O.R. IN THE NEWS
Online ad placement: Why second is better than first
Compiled by Barry List
The INFORMS archive of podcasts continues to offer provocative conversation with leading O.R. practitioners and thinkers. It includes recent interviews with Carnegie Mellon’s Alessandro Acquisti about privacy and e-commerce, Maj. Gen. (Retired) Richard O’Lear’s discussion of two Pentagon reports dealing with O.R. and ISR Editor-in-Chief Ritu Agarwal’s observations about bias in the way that consumers rate physicians on online services. Visit www.scienceofbetter.org and www.informs.org, to download the latest selections.
Remember to share your news making research with the INFORMS Communications Department. Contact INFORMS Communications Director Barry List at barry.list@informs.org or 1-800-4INFORMs.

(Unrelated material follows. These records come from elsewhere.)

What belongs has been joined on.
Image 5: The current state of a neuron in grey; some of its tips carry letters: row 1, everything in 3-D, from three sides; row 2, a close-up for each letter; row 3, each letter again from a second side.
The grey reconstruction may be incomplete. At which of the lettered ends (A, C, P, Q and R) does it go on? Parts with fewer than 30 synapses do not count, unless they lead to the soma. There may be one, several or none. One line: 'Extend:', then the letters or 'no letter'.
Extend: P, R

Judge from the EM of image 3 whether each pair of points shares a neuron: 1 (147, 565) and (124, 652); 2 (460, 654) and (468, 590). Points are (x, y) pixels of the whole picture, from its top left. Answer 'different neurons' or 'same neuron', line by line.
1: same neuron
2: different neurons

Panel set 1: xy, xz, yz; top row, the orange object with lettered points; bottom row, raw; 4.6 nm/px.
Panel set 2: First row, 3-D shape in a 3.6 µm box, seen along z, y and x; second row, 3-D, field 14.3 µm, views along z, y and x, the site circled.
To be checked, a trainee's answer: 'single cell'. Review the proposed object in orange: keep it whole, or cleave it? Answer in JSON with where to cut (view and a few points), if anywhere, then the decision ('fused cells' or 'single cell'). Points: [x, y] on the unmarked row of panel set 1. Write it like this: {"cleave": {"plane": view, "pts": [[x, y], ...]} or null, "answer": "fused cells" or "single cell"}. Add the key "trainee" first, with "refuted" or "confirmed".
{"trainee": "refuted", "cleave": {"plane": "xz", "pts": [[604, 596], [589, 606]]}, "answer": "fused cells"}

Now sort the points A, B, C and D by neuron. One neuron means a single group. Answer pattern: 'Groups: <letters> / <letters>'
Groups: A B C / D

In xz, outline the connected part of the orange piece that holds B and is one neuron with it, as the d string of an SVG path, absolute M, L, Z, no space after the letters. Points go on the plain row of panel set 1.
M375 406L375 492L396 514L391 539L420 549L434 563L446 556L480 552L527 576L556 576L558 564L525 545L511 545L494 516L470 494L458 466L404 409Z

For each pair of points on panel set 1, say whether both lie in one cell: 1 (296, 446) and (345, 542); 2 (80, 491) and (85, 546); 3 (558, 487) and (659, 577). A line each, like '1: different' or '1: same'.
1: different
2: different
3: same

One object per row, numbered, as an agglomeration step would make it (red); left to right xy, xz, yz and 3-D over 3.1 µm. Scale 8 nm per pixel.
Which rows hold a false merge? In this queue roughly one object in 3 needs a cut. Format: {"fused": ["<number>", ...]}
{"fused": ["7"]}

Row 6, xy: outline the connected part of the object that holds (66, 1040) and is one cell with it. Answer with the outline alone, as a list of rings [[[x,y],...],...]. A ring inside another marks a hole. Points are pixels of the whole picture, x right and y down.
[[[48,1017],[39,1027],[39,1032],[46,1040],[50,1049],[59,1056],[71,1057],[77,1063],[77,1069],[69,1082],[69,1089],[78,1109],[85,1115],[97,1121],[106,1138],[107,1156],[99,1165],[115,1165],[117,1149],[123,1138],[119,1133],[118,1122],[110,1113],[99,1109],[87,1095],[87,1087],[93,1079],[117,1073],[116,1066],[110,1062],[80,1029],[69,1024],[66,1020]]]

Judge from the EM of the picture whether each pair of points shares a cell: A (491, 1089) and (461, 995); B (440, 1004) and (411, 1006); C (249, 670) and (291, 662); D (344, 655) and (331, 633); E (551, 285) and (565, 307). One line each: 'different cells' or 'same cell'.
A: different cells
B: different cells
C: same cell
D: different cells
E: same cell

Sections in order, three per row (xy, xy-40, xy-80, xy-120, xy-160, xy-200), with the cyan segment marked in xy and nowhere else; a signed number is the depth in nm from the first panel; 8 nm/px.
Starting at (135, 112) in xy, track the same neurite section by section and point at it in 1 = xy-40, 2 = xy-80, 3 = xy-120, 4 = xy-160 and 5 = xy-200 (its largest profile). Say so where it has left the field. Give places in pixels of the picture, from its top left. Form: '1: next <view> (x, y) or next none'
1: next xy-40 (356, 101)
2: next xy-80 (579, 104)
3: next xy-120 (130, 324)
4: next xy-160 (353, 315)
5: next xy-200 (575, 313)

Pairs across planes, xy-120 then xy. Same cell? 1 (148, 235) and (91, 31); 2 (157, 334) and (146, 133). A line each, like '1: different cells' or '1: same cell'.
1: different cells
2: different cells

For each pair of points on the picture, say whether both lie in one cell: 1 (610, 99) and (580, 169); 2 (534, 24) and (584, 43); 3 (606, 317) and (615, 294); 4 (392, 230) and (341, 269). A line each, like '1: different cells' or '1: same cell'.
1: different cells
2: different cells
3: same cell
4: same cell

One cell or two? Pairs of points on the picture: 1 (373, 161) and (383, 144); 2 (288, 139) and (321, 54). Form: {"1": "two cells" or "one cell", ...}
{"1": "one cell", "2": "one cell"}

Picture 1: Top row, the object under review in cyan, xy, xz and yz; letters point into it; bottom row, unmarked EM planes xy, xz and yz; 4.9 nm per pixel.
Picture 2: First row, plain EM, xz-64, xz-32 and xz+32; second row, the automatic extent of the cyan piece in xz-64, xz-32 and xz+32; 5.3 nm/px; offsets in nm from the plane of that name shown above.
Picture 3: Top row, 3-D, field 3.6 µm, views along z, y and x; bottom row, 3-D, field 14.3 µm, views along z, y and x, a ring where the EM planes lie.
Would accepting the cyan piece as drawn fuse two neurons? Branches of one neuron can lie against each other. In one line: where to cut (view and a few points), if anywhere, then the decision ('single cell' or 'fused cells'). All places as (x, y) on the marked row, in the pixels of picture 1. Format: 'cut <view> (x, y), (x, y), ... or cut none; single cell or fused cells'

And now, O.R. in the news:
Top drivers behind the growing use of business analytics
“As the world gets more instrumented, with a variety of devices collecting enormous volumes of data, companies are finding they need sophisticated business analytics to make sense of the data. The reason: business analytics lets companies know what is happening now, what is likely to happen next and what actions should be taken to get optimal results. Not surprisingly, the use of business analytics correlates with success.”
- eWeek, June 24
Online ad placement
“After discovering that the second paid search ad tends to get more eye time than the highest listed one, I stumbled upon another interesting paid search study, this time a group effort by McGill University’s Desautels Faculty of Management and the University of Maryland’s Robert H. Smith School of Business and just published in Information Systems Research, the journal of the Institute for Operations Research and the Management Sciences Information Systems Research (Yes, INFORMS).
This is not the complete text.